If you really like the author you will probably have bought the book anyway, or reckon that in a few months time you'll be able to buy the paperback in Tescos for £4.99 and save £10 by not getting the hardback.So the best time to leave is before the questions. These are always irrelevant, total nonsense and asked by people who are barking mad. By leaving early it is possible to be first out of the car park, so long as the person asking irrelevant questions hasn't parked across the exit.
One lecture I remember was given in a small seminar room designed by a superstar architect, who cleverly combined poor acoustic design with a large window overlooking a busy street. This resulted in nobody in the audience hearing anything. The day was saved, however, by a schoolboy cricket match being played across the road and visible through the window. At first it attracted some of my attention and then all of my attention. I didn't learn much about writing that evening, but I did learn a lot about how not to play a turning ball.
A celebration. 500 pages of Ulysses read and toasted in Guiness. The summit still far off and hidden in rhetoric but only 34 pages to half way. Few have reached this far, fewer still have made the final assault and survived.
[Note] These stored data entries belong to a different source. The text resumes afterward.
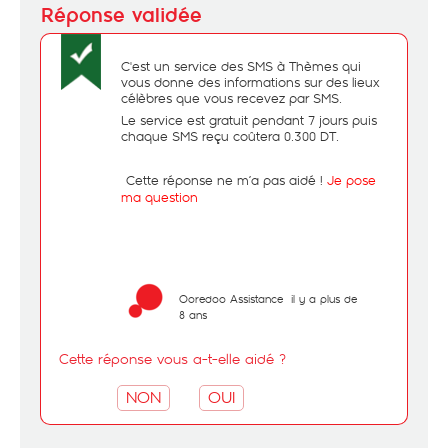
C'est un service des SMS à Thèmes qui
vous donne des informations sur des lieux
célèbres que vous recevez par SMS.
Le service est gratuit pendant 7 jours puis
chaque SMS reçu coûtera 0.300 DT.
- Cette réponse ne m’a pas aidé !
Je pose
ma question
Ooredoo Assistance
il y a plus de
8 ans
Cette réponse vous a-t-elle aidé ?
NON
OUI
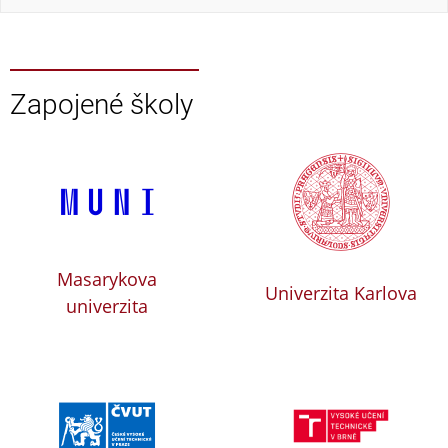
Zapojené školy
Masarykova
Univerzita Karlova
univerzita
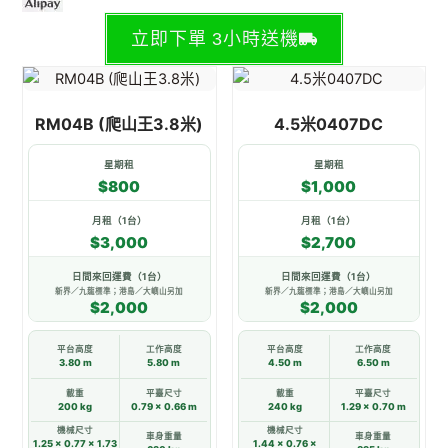
立即下單 3小時送機
此
此
產
產
RM04B (爬山王3.8米)
4.5米0407DC
品
品
有
有
星期租
星期租
多
多
$800
$1,000
種
種
款
款
月租（1台）
月租（1台）
$3,000
$2,700
式。
式。
可
可
日間來回運費（1台）
日間來回運費（1台）
在
在
新界／九龍標準；港島／大嶼山另加
新界／九龍標準；港島／大嶼山另加
$2,000
$2,000
產
產
品
品
平台高度
工作高度
平台高度
工作高度
頁
頁
3.80 m
5.80 m
4.50 m
6.50 m
面
面
載重
平臺尺寸
載重
平臺尺寸
200 kg
0.79 × 0.66 m
240 kg
1.29 × 0.70 m
選
選
機械尺寸
機械尺寸
擇
擇
車身重量
車身重量
1.25 × 0.77 × 1.73
1.44 × 0.76 ×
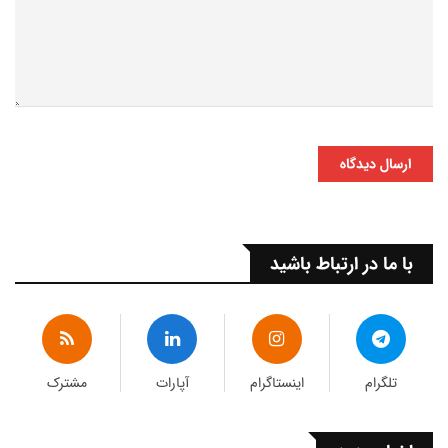
ارسال دیدگاه
با ما در ارتباط باشید
تلگرام
اینستاگرام
آپارات
مشترک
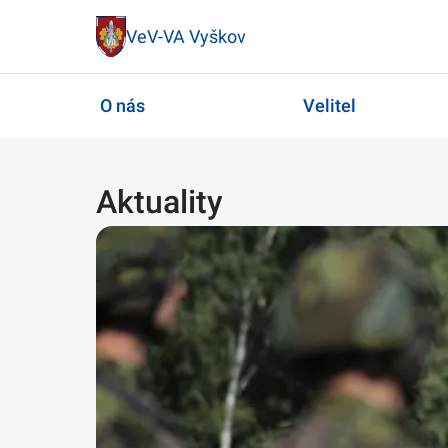
VeV-VA Vyškov
O nás
Velitel
Aktuality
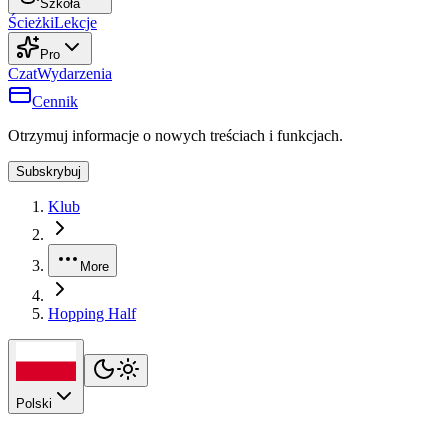
Szkoła
Ścieżki
Lekcje
Pro
Czat
Wydarzenia
Cennik
Otrzymuj informacje o nowych treściach i funkcjach.
Subskrybuj
Klub
More
Hopping Half
Polski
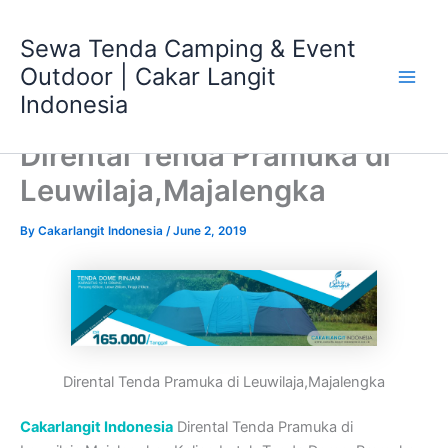
Skip
Main
to
Sewa Tenda Camping & Event
Men
content
Outdoor | Cakar Langit
Indonesia
Dirental Tenda Pramuka di
Leuwilaja,Majalengka
By
Cakarlangit Indonesia
/
June 2, 2019
Dirental Tenda Pramuka di Leuwilaja,Majalengka
Cakarlangit Indonesia
Dirental Tenda Pramuka di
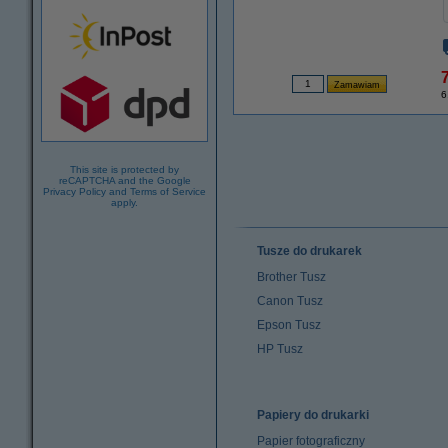
7
6
This site is protected by
reCAPTCHA and the Google
Privacy Policy
and
Terms of Service
apply.
Tusze do drukarek
Brother Tusz
Canon Tusz
Epson Tusz
HP Tusz
Papiery do drukarki
Papier fotograficzny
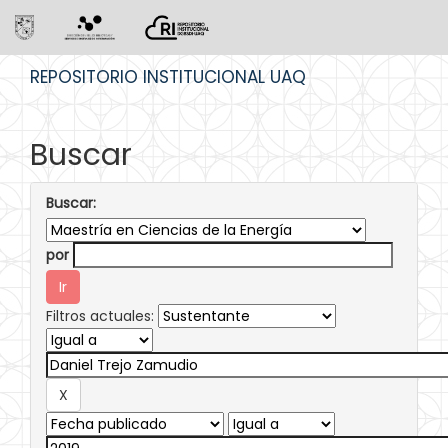
Skip
REPOSITORIO INSTITUCIONAL UAQ
navigation
Buscar
Buscar:
por
Filtros actuales:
I have been writing reviews of children's books for my recommended list on Amazon. The secret is to choose thin books if a few extras are needed.
I am also beginning the building of my wife's website. Robyn teaches children to read and is starting her own business offering courses to parents. I am computer literate to the extent that I do terribly well until I foul everything up and have to be rescued by an expensive expert. So far I have achieved an address. I am about to need an expert.
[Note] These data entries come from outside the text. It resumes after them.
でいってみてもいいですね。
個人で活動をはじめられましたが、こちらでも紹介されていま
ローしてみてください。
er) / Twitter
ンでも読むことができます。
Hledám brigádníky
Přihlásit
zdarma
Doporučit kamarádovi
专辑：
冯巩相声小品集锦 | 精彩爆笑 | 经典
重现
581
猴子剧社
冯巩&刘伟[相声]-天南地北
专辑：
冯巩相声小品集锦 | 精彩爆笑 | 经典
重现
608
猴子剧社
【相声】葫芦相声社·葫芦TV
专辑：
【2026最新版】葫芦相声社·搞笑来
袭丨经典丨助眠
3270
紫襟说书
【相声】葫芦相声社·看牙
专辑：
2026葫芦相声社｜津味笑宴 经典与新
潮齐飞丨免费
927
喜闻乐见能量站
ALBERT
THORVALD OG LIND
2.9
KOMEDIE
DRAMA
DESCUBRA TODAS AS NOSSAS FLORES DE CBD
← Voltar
Now we know the Man Booker winner, Kiran Desai. She has impeccable literary credentials. She studied at Columbia University and her mother Anita Desai was short listed for the Man Booker three times. I have not read her book, due to my Ulysses project. It may well be a work of genius, but it does make me wonder about the criteria for choosing a Man Booker winner. Sarah Waters didn't win (told you so), last year Julian Barnes didn't win and sure as eggs is eggs Joanna Trollope will never win. Yet they are all hugely popular, so they must be doing something right.
So perhaps the Man Booker winners these days must have potential, but that means the writers are being judged not the books. The answer would be for only anonymous unpublished manuscripts to be considered. But then it wouldn't be the Man Booker we know, love and worry about.
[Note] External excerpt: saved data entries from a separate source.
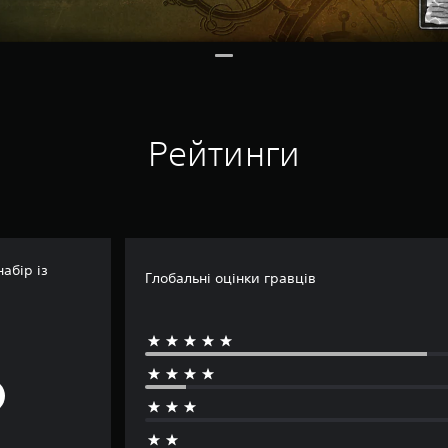
Рейтинги
абір із
Глобальні оцінки гравців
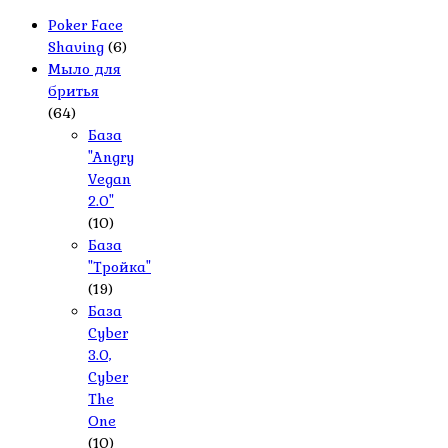
Poker Face
Shaving
(6)
Мыло для
бритья
(64)
База
"Angry
Vegan
2.0"
(10)
База
"Тройка"
(19)
База
Cyber
3.0,
Cyber
The
One
(10)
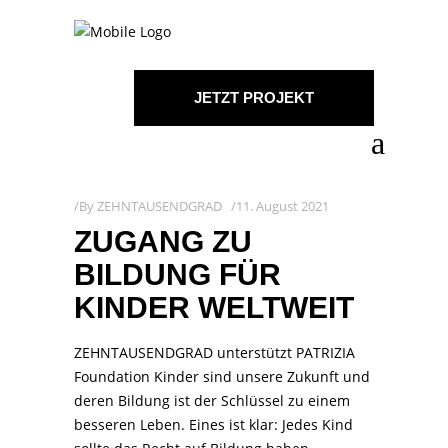
JETZT PROJEKT
STARTEN!
By
ZEHNTAUSENDGRAD
11. August 2021
ZUGANG ZU
BILDUNG FÜR
KINDER WELTWEIT
ZEHNTAUSENDGRAD unterstützt PATRIZIA
Foundation Kinder sind unsere Zukunft und
deren Bildung ist der Schlüssel zu einem
besseren Leben. Eines ist klar: Jedes Kind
We all need editors. It is amazing how many obvious errors can be missed completely by writers editing their own work. These days publishers expect edited work for their consideration. No longer will they bash into shape a manuscript handwritten in green ink complete with errors and tied in red ribbon. It's get it right or forget it. So freelance editors proliferate and charge big bucks for their services.
I have an advantage in that my wife, The Lady Poet, edits a lot of work for me. The arguments over the position of commas and my tendency to give children detailed instructions on the manufacture of explosive devices are long and loud. There are times when an outlay of big bucks becomes rather attractive. A danger is that a freelance editor might tell me to do just what my wife has been telling me all along. Sadly it has happened, with predictable results.
However it is achieved editing is a humiliating and depressing process not to be experienced by the faint hearted or the thin skinned. But to be positive, it does prepare writers for humiliating and depressing experiences with Agents and Publishers.
I am now on page 483 of Ulysses. I think I'm speeding up.
They say always carry a camera. Yesterday in Ely I saw a mother duck and three fluffy ducklings crossing the road on a zebra crossing. A picture made in tabloid heaven passed unrecorded. So I misssed the chance to circulate my very own Abbey Road photo to the world's press.
At present I am reading Ulysses. The greatest novel of the 20C we are told. Not quite as scary as expected but still an Everest to climb. I'm on page 467 out of 1078. A lot of pages for a walk round Dublin. Should I reach page 1078 I will have joined a rather small club of Ulysses finishers. Progress will be reported, this week it was about three pages.
I carry on arranging the on line sales campaign of my book. Writing the sales letter is not easy. The style my American sales guru asks for is not what we would write this side of the pond. In fact I'm amazed I can write it at all. "Go for the biggest market," he says, not worried about upsetting the smallest. We will see in November when it launches.